We came across this recipe in The Times back in February and every so often I decide it’s time to cook up another batch and get to work. It only takes about 10 minutes to put it all together and then it cooks in the oven for several hours (I guess you could do it in a crockpot instead if you wanted to).
- 3 tins borlotti beans or red kidney beans, drained and rinsed (or 450g dried, soaked for 24 hours) [I tend to use 3 different types of beans including kidney beans, borlotti, butter beans,aduki.. but it really just depends what we have in the cupboard]
- 2 tbsp olive oil
- 1 large onion, chopped [I always put in an extra onion]
- 3 cloves of garlic, chopped
- 100g streaky bacon, chopped [You can leave this out for a vegetarian version]
- 2 bay leaves
- 1 tsp smoked paprika
- 1 can chopped tomatoes
- 1 tsp Worcestershire sauce
- 2 tbsp maple syrup, or 2 tbsp treacle and a pinch of brown sugar [you could get away with just 1 tbsp maple syrup, but it does need a bit of something]
- salt and pepper
- 1 tsp Coleman’s mustard powder [don’t know if you have this in the US!]
Pre-heat the oven to 170C/325F/gas 3. Rinse the beans in water and drain.
Heat the oil in a large heavy bottomed casserole dish and saute the onion, garlic and bacon until soften (about 5 mins).
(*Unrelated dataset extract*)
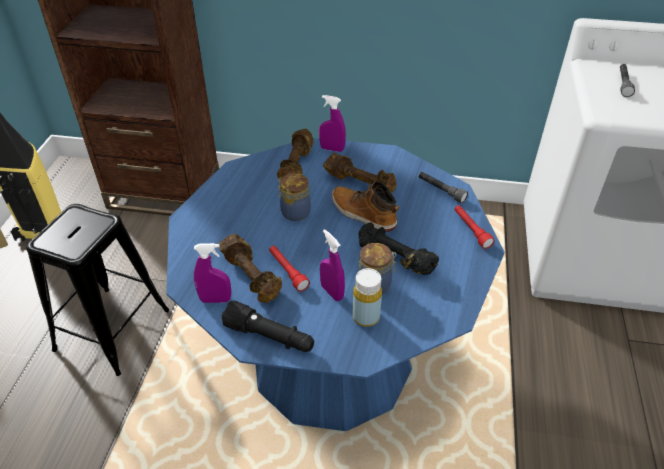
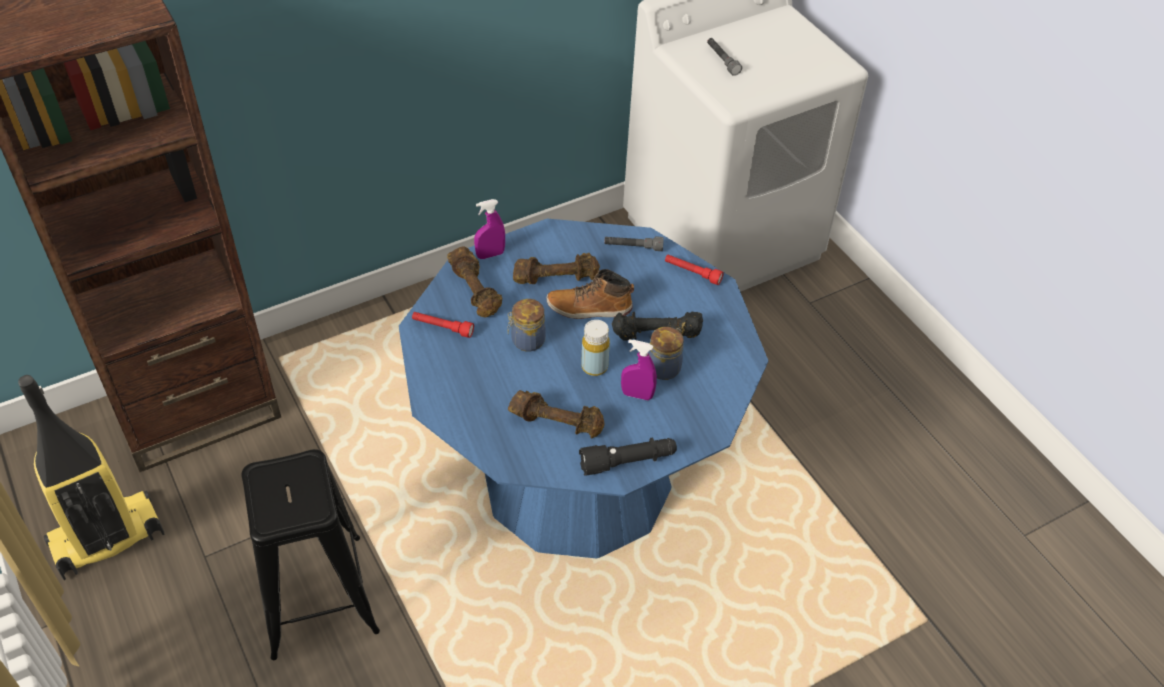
camera: 40 degrees left, 5 degrees up
(215, 299) = (549, 460): purple spray bottle -> none
(287, 271) = (582, 399): red flashlight -> red flashlight (442, 328)
(366, 317) = (684, 399): yellow bottle -> yellow bottle (594, 367)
Add the herbs and spicesand sweat for a further 2-3 minutes. Add everything else and bring to simmering point.
Cover the beans in enough water so that there is a spare 5cm at the top of the dish. Cover with a lid and put in the oven for 4 hours, stirring halfway through and making sure there is enough liquid. You want the beans to be juicy but not swimming around in liquid. Add more water if they are looking dry and turn the oven up if they are looking too wet.
Store in a cool part of the kitchen overnight and eat the next day. They really do taste even better the next day, and they will keep in the fridge for at least four days.
Nutritional information - The recipes seves six and has 333 calories per serving. Unfortunately I can’t tell you any more because that’s all I have on my cutting!